To decrease the time necessary for initiating appropriate antimicrobial therapy, some laboratories have implemented a continuous workflow for bacterial identifications and antimicrobial susceptibility testing. This continuous workflow allows to obtain earlier appropriate treatment and an increase rate of narrow-spectrum antibiotic prescription [6,7]. However, such systems are expensive and demand a complete and sometimes complicated reorganization of the laboratory at the time of implementation of changing.

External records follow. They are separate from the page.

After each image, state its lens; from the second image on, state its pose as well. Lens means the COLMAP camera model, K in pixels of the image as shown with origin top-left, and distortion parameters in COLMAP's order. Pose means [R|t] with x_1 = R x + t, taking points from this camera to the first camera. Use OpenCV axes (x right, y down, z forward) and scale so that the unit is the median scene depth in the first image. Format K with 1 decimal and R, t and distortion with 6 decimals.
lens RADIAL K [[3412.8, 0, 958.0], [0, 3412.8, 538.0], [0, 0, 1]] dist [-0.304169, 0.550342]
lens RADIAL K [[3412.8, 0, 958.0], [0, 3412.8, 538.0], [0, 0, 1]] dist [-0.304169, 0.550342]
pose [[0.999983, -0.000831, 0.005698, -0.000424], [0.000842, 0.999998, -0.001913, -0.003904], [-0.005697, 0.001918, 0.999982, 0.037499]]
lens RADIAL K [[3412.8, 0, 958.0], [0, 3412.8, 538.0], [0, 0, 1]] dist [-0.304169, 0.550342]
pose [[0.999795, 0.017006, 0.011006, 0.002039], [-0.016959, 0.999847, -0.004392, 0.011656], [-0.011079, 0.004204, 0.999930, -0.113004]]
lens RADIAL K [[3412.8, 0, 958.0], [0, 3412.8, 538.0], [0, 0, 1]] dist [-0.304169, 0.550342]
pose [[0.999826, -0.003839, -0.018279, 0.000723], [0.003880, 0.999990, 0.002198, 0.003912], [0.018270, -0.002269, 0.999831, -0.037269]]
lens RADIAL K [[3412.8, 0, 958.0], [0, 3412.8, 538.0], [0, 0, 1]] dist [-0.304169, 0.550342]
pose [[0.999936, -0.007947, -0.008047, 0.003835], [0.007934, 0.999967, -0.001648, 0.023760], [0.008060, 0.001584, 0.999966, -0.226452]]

Recently, new rapid diagnosis tests and particularly molecular approaches have emerged to provide pathogen identification and to identify the presence of some resistance genes or resistance profiles [8,9]. Multiplex PCR are increasingly used in clinical practice for diagnosing central nervous system infections, particularly meningitis [10] and pneumonia whether they are community- or hospital-acquired [11]. These multiplex PCR have good analytical performance. Concerning BSIs, the new version of the BIOFIRE Blood Culture Ientification (BCID2) Panel was recently evaluated. The panel identifies 33 pathogens and 10 antibiotic resistance genes with a few minutes of hands-on time [12]. The sensitivity and the specificity for detecting in-panel targets were 98.8% and 99.6% for pathogens and 100% for resistance genes [12]. In another study including 180 positive blood cultures, BCID2 Panel results were concordant with the results of identification of bacterial colonies after subcultures on agar media in 88.3% of positive samples [13]. A retrospective simulation study of time to effective, optimal and de-escalation antimicrobial therapy with BCID2 Panel demonstrated its usefulness for shortening the time of optimal and de-escalation therapy [14]. However, few data concerning the evaluation of the impact of BCID2 Panel on the decrease of time of accurate antimicrobial treatment in the real life are available.

Our objective was to assess the effectiveness of BCID2 panel for the early implementation of appropriate antimicrobial therapy.